Assigned task: After finding the line that includes "tissue box (purple)" in the records below, transcribe it and each line after it through the last, exactly, and add nothing.

Dataset content:
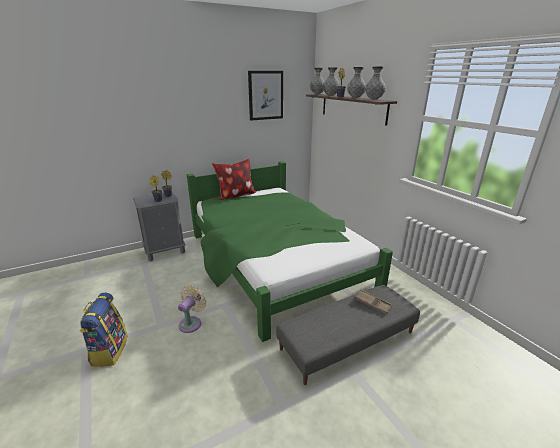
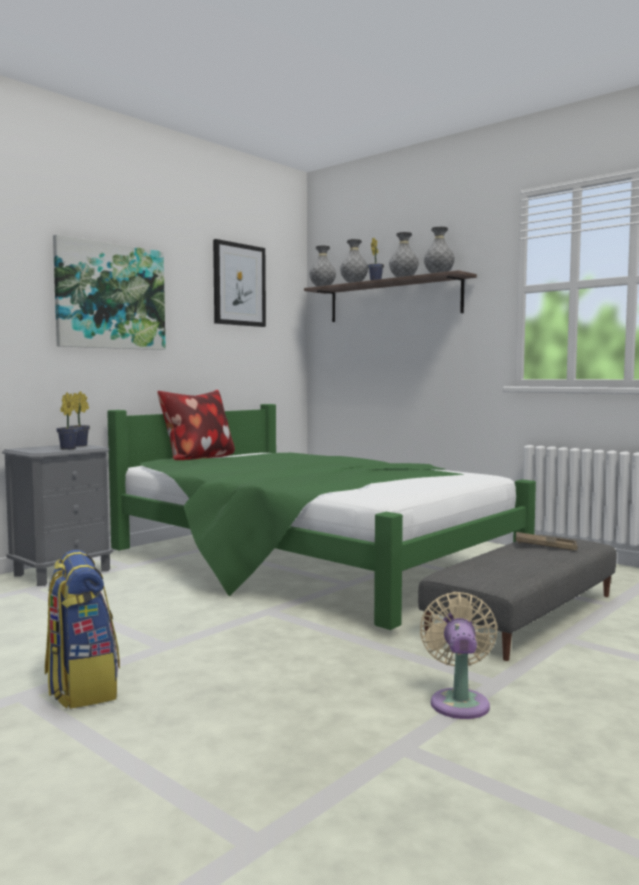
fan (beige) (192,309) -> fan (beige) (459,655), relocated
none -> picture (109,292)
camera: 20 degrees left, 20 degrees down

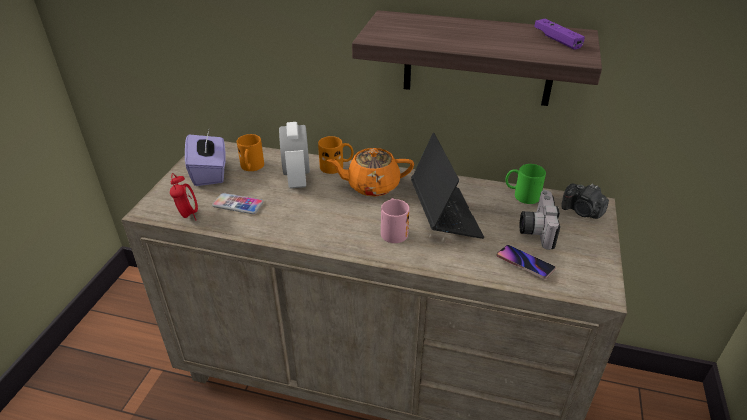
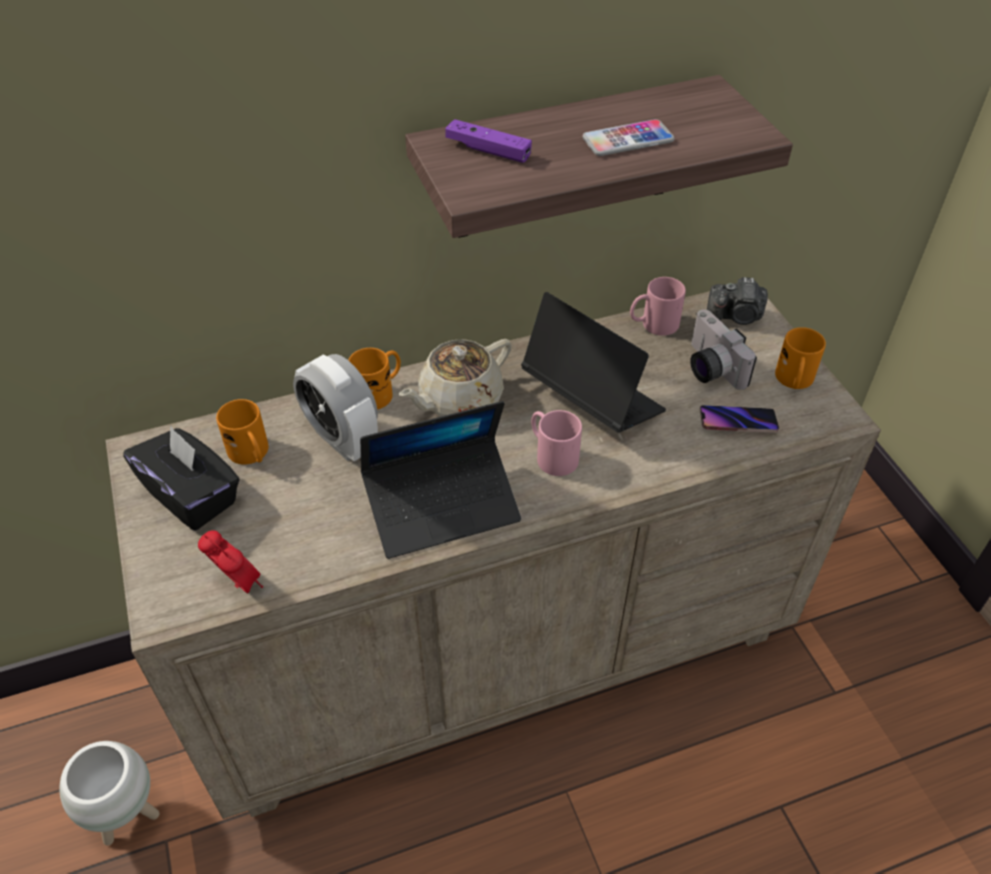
game controller (purple) (559,34) -> game controller (purple) (488,141), relocated
tissue box (purple) (205,158) -> tissue box (black) (181,478)
teapot (orange) (370,172) -> teapot (beige) (455,377)
mug (green) (526,184) -> mug (pink) (658,306)
phone (238,203) -> phone (628,137), relocated
none -> mug (orange) (800,358)
none -> laptop (440,480)
none -> planter (white) (109,793)
camera: 35 degrees left, 10 degrees up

Exercise result:
tissue box (purple) (205,158) -> tissue box (black) (181,478)
teapot (orange) (370,172) -> teapot (beige) (455,377)
mug (green) (526,184) -> mug (pink) (658,306)
phone (238,203) -> phone (628,137), relocated
none -> mug (orange) (800,358)
none -> laptop (440,480)
none -> planter (white) (109,793)
camera: 35 degrees left, 10 degrees up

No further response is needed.